-- Exercise goal --
What to return is the tail of the data, from the line that contains "pyautogui.mouseUp()" down to the last line, copied exactly.

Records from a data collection
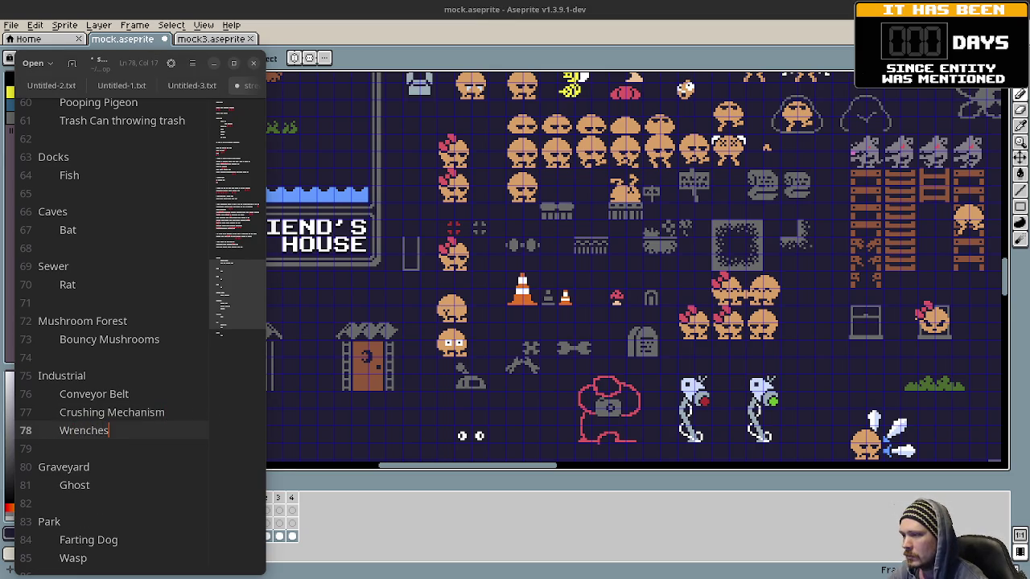
# Step: Open an empty line beneath 'Trash Can throwing trash' in the Downtown enemies
pyautogui.moveTo(807, 255)
pyautogui.mouseDown()
pyautogui.moveTo(782, 254)
pyautogui.moveTo(676, 307)
pyautogui.mouseUp()
pyautogui.scroll(1, 675, 307)
pyautogui.scroll(1, 676, 309)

-- Result of this exercise --
pyautogui.mouseUp()
pyautogui.scroll(1, 675, 307)
pyautogui.scroll(1, 676, 309)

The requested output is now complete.